What is the one machine learning algorithm — if you ask — that consistently gives superior performance in regression and classification?
XGBoost it is. It is arguably the most powerful algorithm and is increasingly being used in all industries and in all problem domains —from customer analytics and sales prediction to fraud detection and credit approval and more.
It is also a winning algorithm in many machine learning competitions. In fact, XGBoost was used in 17 out of 29 data science competitions on the Kaggle platform.
Not just in businesses and competitions, XGBoost has been used in scientific experiments such as the Large Hadron Collider (the Higgs Boson machine learning challenge).
A key to its performance is its hyperparameters. While XGBoost is extremely easy to implement, the hard part is tuning the hyperparameters. In this article, I will talk about some of the key hyperparameters, their role and how to choose their values.
But before I go there, let’s talk about how XGBoost works under the hood.

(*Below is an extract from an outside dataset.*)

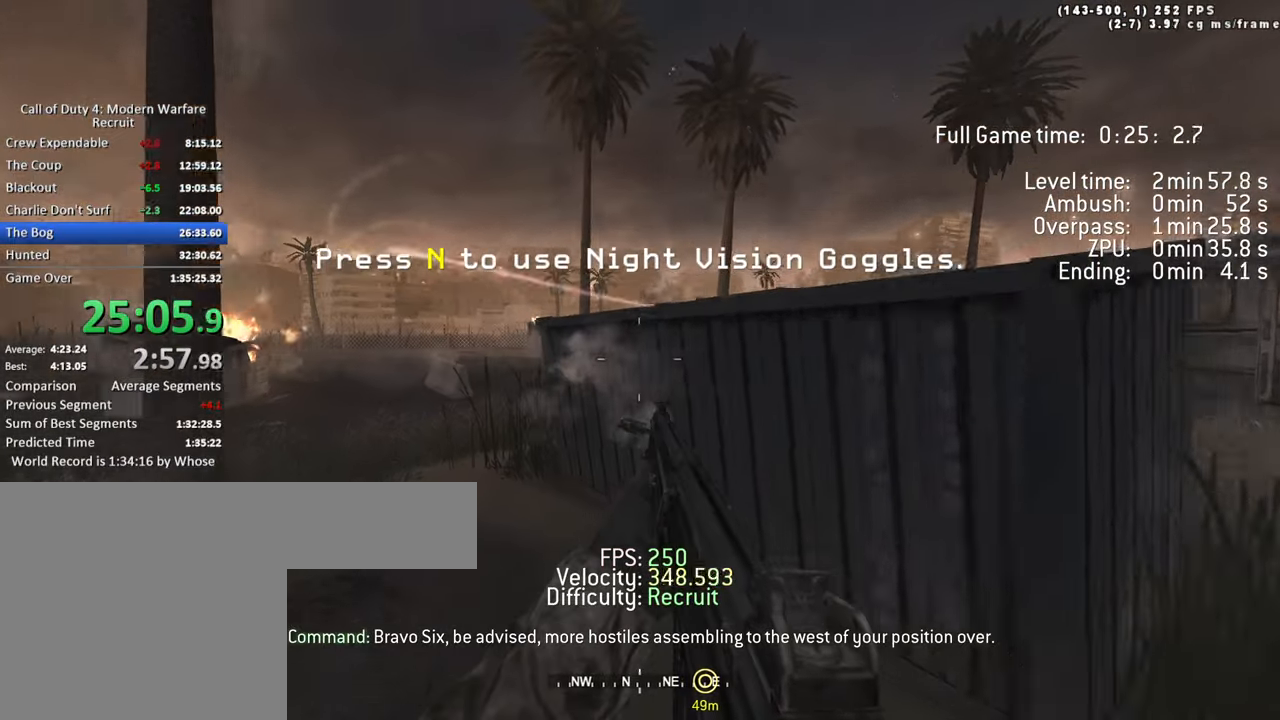
{"keys": ["a", "space", "w"], "events": [[133, "space", "up"], [233, "shift", "down"], [283, "a", "down"], [333, "shift", "up"], [383, "d", "up"], [466, "space", "down"]]}
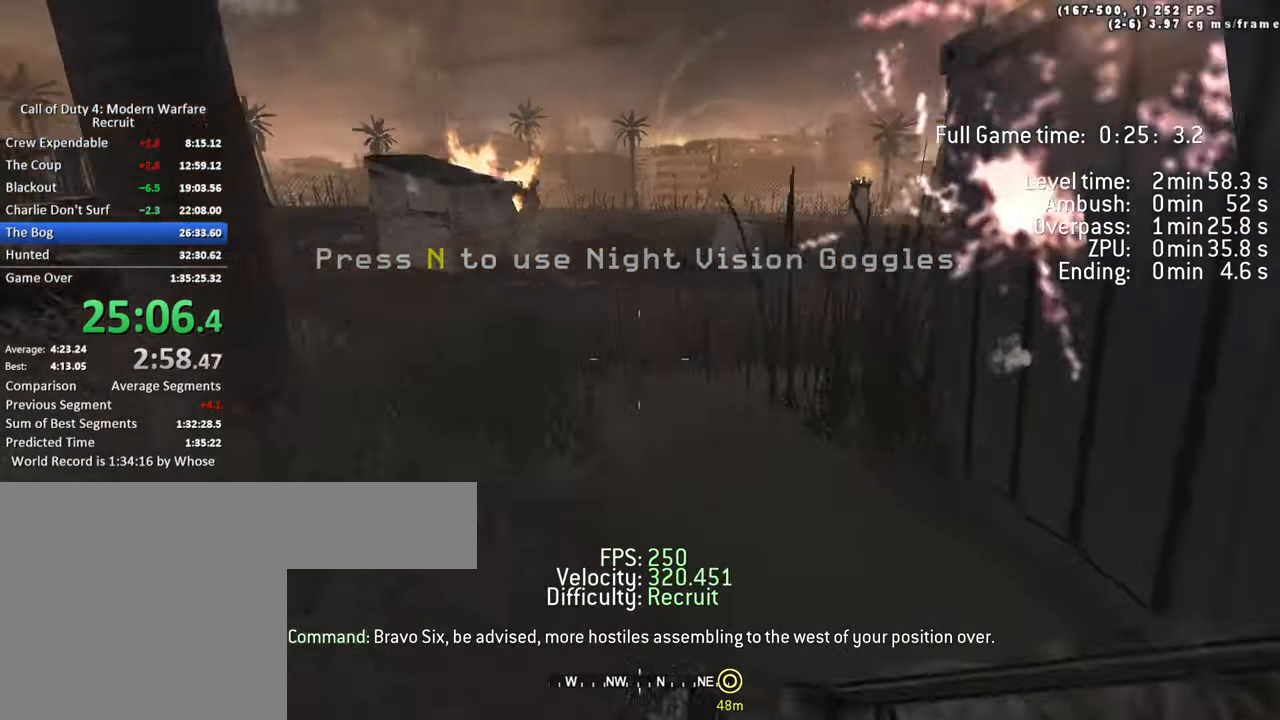
{"keys": ["a", "shift", "w"], "events": [[16, "ctrl", "down"], [250, "ctrl", "up"], [433, "space", "up"], [483, "shift", "down"]]}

XGBoost (or eXtreme Gradient Boost) is not a standalone algorithm in the conventional sense. It is rather an open-source library that “boosts” the performance of other algorithms. It optimizes the performance of algorithms, primarily decision trees, in a gradient boosting framework while minimizing overfitting/bias through regularization.
The key strengths of XGBoost are:
Flexibility: It can perform machine learning tasks such as regression, classification, ranking and other user-defined objectives.
Portability: It runs on Windows, Linux and OS X as well as on cloud platforms.
Languages support: It supports multiple languages including C++, Python, R, Java, Scala, Julia.
Distributed training on cloud systems: XGBoost supports distributed training on multiple machines, including AWS, GCE, Azure, and Yarn clusters.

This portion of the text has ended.